Yes. This shows excellence. You may not want to have a career linked to that. That is fine. Right now you are just trying to demonstrate excellence as an indicator of continued and future excellence. Also, remember the US degree system allows you flexibility to change subject focus as you go.

Well you need something truly impressive (for a teen student). It needs to be difficult to do and needs deep, consistent commitment to achieve. You need to demonstrate your passion. This is true for all top schools in the world. Heard of Oxford and Cambridge in the UK? They are the same – they only want the top students who have a fierce passion for one subject and can demonstrate it. Harvard, Yale, Princeton, Stanford, MIT in the US are all the same. Top schools are top because they get the top people. Top people are really good at something.

Of course. It does not matter where you are from or where you are at school. It matters whether you stand out to the schools you apply to. Hong Kong has alumni societies for all the top schools. There is the Yale Club of Hong Kong, Harvard Club of Hong Kong, Brown University Alumni Association, The Cornell Club of Hong Kong, Penn Club of Hong Kong, Dartmouth Club of Hong Kong, The Princeton Club of Hong Kong and The Columbia University Alumni Association – so all the Ivy League schools. There is the MIT Club and the Stanford Club and many other from all the best US schools. What is important is that you present your application in the right way.

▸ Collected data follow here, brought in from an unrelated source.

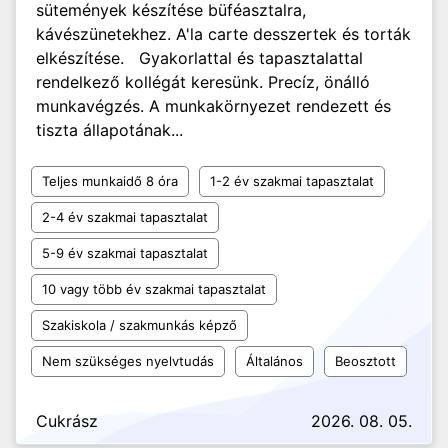
sütemények készítése büféasztalra,
kávészünetekhez. A'la carte desszertek és torták
elkészítése. Gyakorlattal és tapasztalattal
rendelkező kollégát keresünk. Precíz, önálló
munkavégzés. A munkakörnyezet rendezett és
tiszta állapotának...
Teljes munkaidő 8 óra
1-2 év szakmai tapasztalat
2-4 év szakmai tapasztalat
5-9 év szakmai tapasztalat
10 vagy több év szakmai tapasztalat
Szakiskola / szakmunkás képző
Nem szükséges nyelvtudás
Általános
Beosztott
Cukrász
2026. 08. 05.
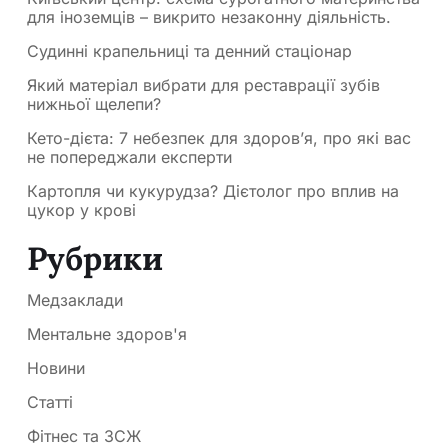
для іноземців – викрито незаконну діяльність.
Судинні крапельниці та денний стаціонар
Який матеріал вибрати для реставрації зубів
нижньої щелепи?
Кето-дієта: 7 небезпек для здоров’я, про які вас
не попереджали експерти
Картопля чи кукурудза? Дієтолог про вплив на
цукор у крові
Рубрики
Медзаклади
Ментальне здоров'я
Новини
Статті
Фітнес та ЗСЖ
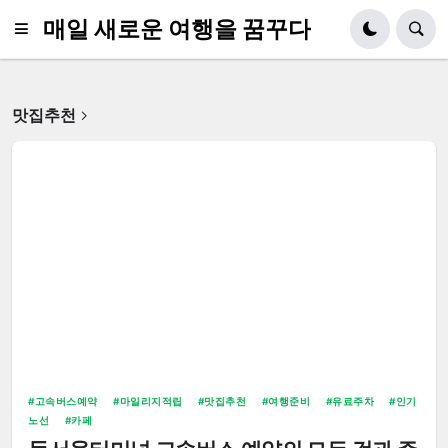
매일 새로운 여행을 꿈꾸다
맛집추천
고속버스예약
마일리지적립
맛집추천
여행준비
유료주차
인기
노선
카페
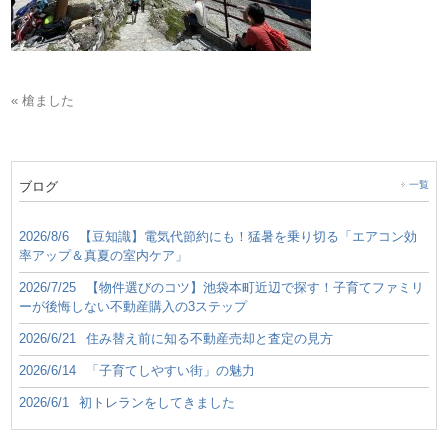
« 槍ました
ブログ
一覧
2026/8/6
【豆知識】電気代節約にも！猛暑を乗り切る「エアコン効
率アップ＆真夏の室内ケア」
2026/7/25
【物件選びのコツ】池袋本町近辺で探す！子育てファミリ
ーが後悔しない不動産購入の3ステップ
2026/6/21
住み替え前に知る不動産売却と査定の見方
2026/6/14
「子育てしやすい街」の魅力
2026/6/1
初トレランをしてきました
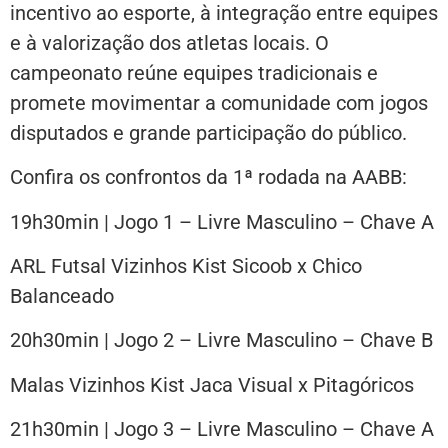
incentivo ao esporte, à integração entre equipes
e à valorização dos atletas locais. O
campeonato reúne equipes tradicionais e
promete movimentar a comunidade com jogos
disputados e grande participação do público.
Confira os confrontos da 1ª rodada na AABB:
19h30min | Jogo 1 – Livre Masculino – Chave A
ARL Futsal Vizinhos Kist Sicoob x Chico
Balanceado
20h30min | Jogo 2 – Livre Masculino – Chave B
Malas Vizinhos Kist Jaca Visual x Pitagóricos
21h30min | Jogo 3 – Livre Masculino – Chave A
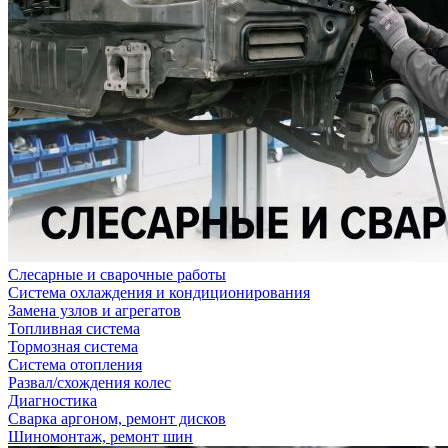
Слесарные и сварочные работы
Система охлаждения и кондиционирования
Замена узлов и агрегатов
Топливная система
Тормозная система
Система отопления
Развал/схождения колес
Диагностика
Сварка аргоном, ремонт дисков
Шиномонтаж, ремонт шин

Yes and no. Remember you are applying to one of the top universities in the world and you are competing against thousands of others to get a place. If you are hugely successful already at something then you are actually only competing with a few hundred and as that is less than the intake you should get in easily as long as you do not have any huge negatives to your profile. But even then, you need strong academics, you need to score well on your GPA and SAT/ACT and so on. Here’s a hint: if you can’t do those things very easily then you are not top school material. Even if you won a place there in a fantasy lottery you wouldn’t be happy.

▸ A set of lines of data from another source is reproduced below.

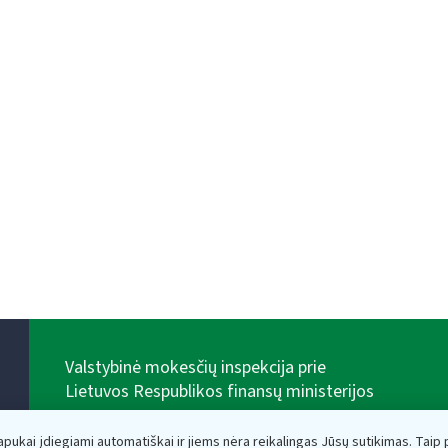
Valstybinė mokesčių inspekcija prie
Lietuvos Respublikos finansų ministerijos
Biudžetinė įstaiga. Juridinio asmens kodas — 188659752,
adresas: Vasario 16-osios g. 14, 01107 Vilnius, Lietuva,
lapukai įdiegiami automatiškai ir jiems nėra reikalingas Jūsų sutikimas. Taip pa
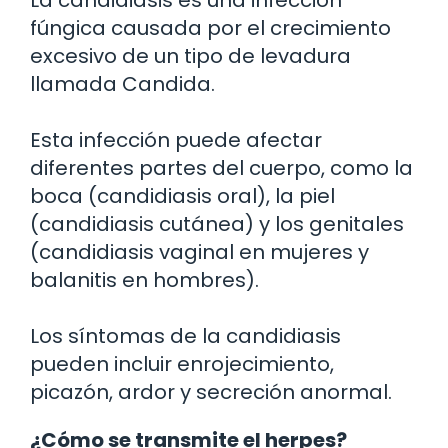
fúngica causada por el crecimiento
excesivo de un tipo de levadura
llamada Candida.
Esta infección puede afectar
diferentes partes del cuerpo, como la
boca (candidiasis oral), la piel
(candidiasis cutánea) y los genitales
(candidiasis vaginal en mujeres y
balanitis en hombres).
Los síntomas de la candidiasis
pueden incluir enrojecimiento,
picazón, ardor y secreción anormal.
¿Cómo se transmite el herpes?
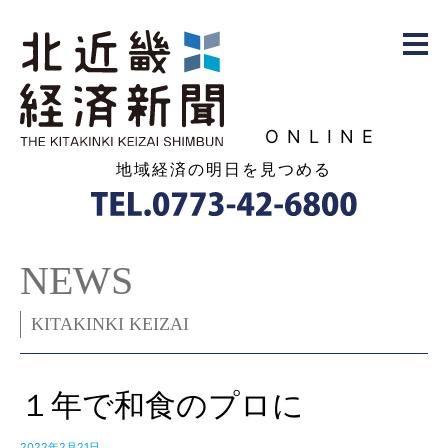
ONLINE
地域経済の明日を見つめる
NEWS
KITAKINKI KEIZAI
１年で和食のプロに
2022年2月21日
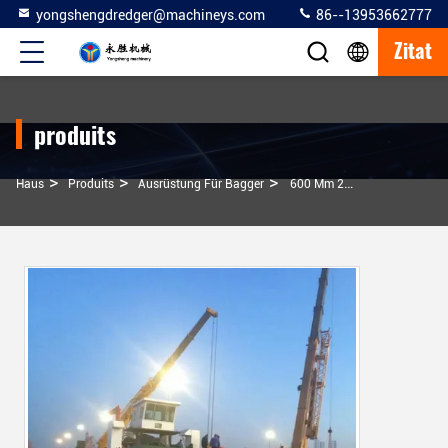
yongshengdredger@machineys.com
86--13953662777
Zitat
produits
>
>
>
Haus
Produits
Ausrüstung Für Bagger
600 Mm 24 Zoll Hydraulischer Schneider Saugbagger Ausrüstung Für Sand- Oder Schlammbagger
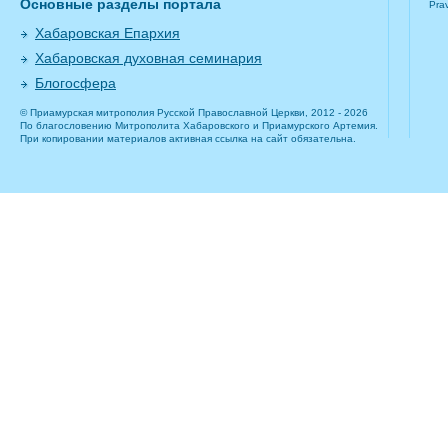
Основные разделы портала
Pra
Хабаровская Епархия
Хабаровская духовная семинария
Блогосфера
© Приамурская митрополия Русской Православной Церкви, 2012 - 2026
По благословению Митрополита Хабаровского и Приамурского Артемия.
При копировании материалов активная ссылка на сайт обязательна.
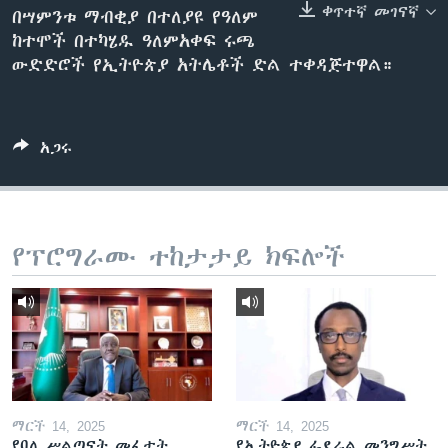
ቀጥተኛ መገናኛ
በሣምንቱ ማብቂያ በተለያዩ የዓለም
ከተሞች በተካሄዱ ዓለምአቀፍ ሩጫ
ውድድሮች የኢትዮጵያ አትሌቶች ድል ተቀዳጅተዋል።
ቋንቋዎች
አጋሩ
የፕሮግራሙ ተከታታይ ክፍሎች
ማርች 14, 2025
ማርች 14, 2025
የባለ ሥልጣናት መፈታት
የኢትዮጵያ ፌደራል መንግሥት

YES. This is where you will probably stand out. Most applicants have all the same applications for the school stuff. Your extra-curricular could be subject related e.g. a physicist who spends time at the Hong Kong Observatory, or a musician playing for the Hong Kong Philharmonic Orchestra, or it could be less direct such as being in the Hong Kong Olympic Development squad.

It’s decision time. Either give up dreaming of the top US schools or set yourself to work. You can achieve an awful lot in a relatively short time. If applications are next month, you already missed this year. But if you have a year, then think about it. You have 40 hours a week or so for school. You should sleep 8 hours a night and you need a couple of hours a day for family and just functioning. So 110 hours a week are taken. How do you use the other 58? Over the year you also have 14 weeks off school. If you had 4 weeks real holiday you would still have 10 weeks with 98 hours spare. So you basically have over 3000 hours a year to devote to other activities. If you want to go to a top school, devote 1000 of them to ONE activity. And think big. You still need to stand out. Play on a top level team and captain it. Start a You Tube channel and get a 100k subscribers. Volunteer and convince the organisation to implement your solution to a problem. Etc etc. But stay true to yourself. If you don’t have the passion it will all be a waste and a miserable waste.

Interviews are sometimes required and you should ask your application counsellor about which schools might interview you anyhow to prepare.

You could say the possibilities are endless.

Does your academic history so far reflect the type of student you will be if you attend here?
If you could change one thing about your past education so far, what would it be and why?
What activities do you hope to be involved in outside of the classroom?
If you win a place here, how will that help you achieve your academic or career goals?
What do you hope to get from your college experience?
What is most important to you in deciding where to attend college?
What do you think are the benefits of attending this college?